While researching 5G, I came across massive MIMO. Thing is to understand massive MIMO, I need to understand MIMO, which I am somewhat confused about.
First thing I'm confused about is the spatial multiplexing. I understand the base station can send two signals with the same frequency at the same time in multiple different directions and they won't interfere because they take different paths, but how do they not interfere when they reach the mobile? For instance, if my phone has two antennas, my phone is pretty small so how won't the signal interfere?
Under that question is another question. I read some stuff about signal vectors being orthogonal and such, but I have no idea what that means. What are the vectors? How are they orthogonal? Also don't understand the matrix \$H\$ or \$H^{-1}\$ is that's used to compute the CSI using pilot signals, very confused about all the equations I see.

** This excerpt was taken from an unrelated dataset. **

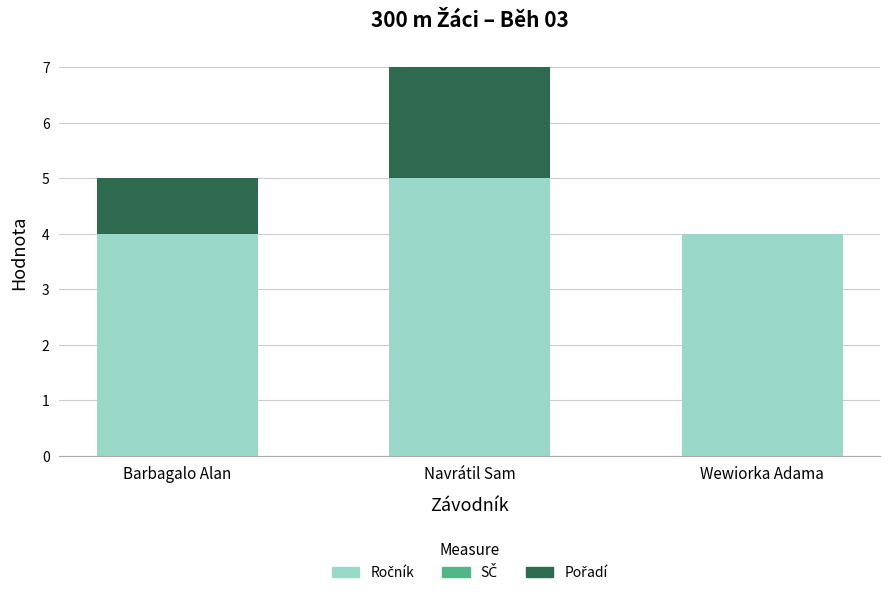

What is the total value across all series at Navrátil Sam?

7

Finally I'm kind of confused as to how the capacity is increased in MU-MIMO. Let's say I have 2 antennas at the base station and two users. Let's say transmitting each bit takes 1 millisecond. If I have 8 bits to transmit to each user, then using MIMO it will take me 4 milliseconds to transmit the data to user 1 (since each antenna sends 4 bits) and 4 milliseconds to transmit the data to user 2, so a total of 8 milliseconds. On the other hand, if I dedicated 1 antenna for user 1 and 1 antenna for user 2, it would still take me 8 milliseconds to transmit the data for both, and that's better because user 2 doesn't have to wait... so where is the increase?

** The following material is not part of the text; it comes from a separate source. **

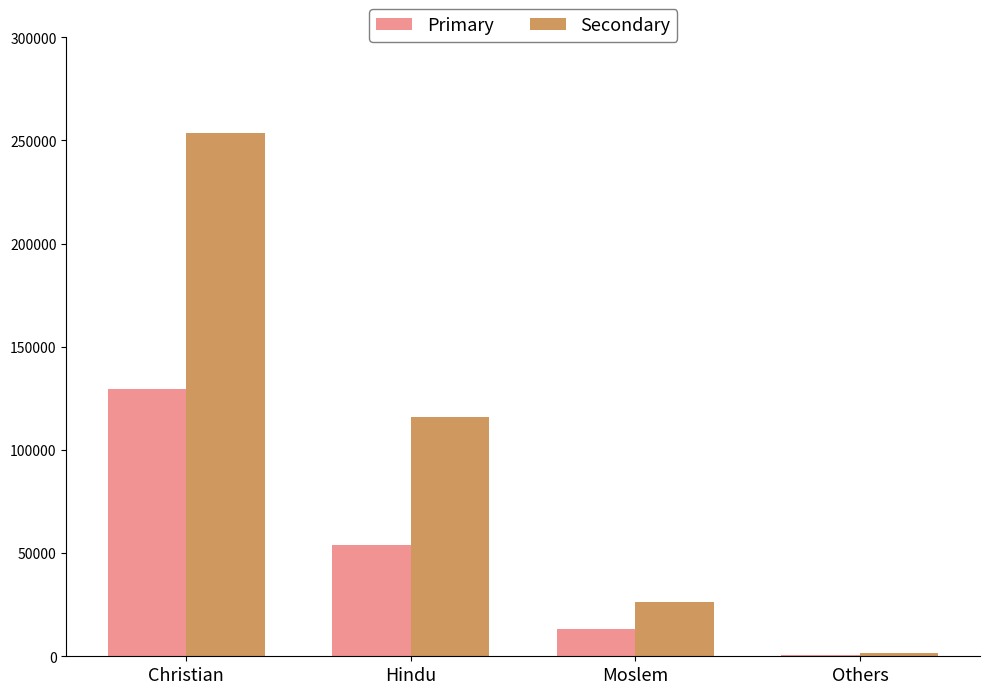

What is the total value across all series at Others?

2402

Do you guys know any books or articles that explain massive MIMO comprehensively but also very easy to understand? Most of the stuff I read is very confusing. I'm only an undergrad ECE student, I have a hard time making sense of academic papers published about this topic.
Hope this is the right site to post these questions. Sorry if anything is not clear, I'll try to clear things up, and thanks in advance.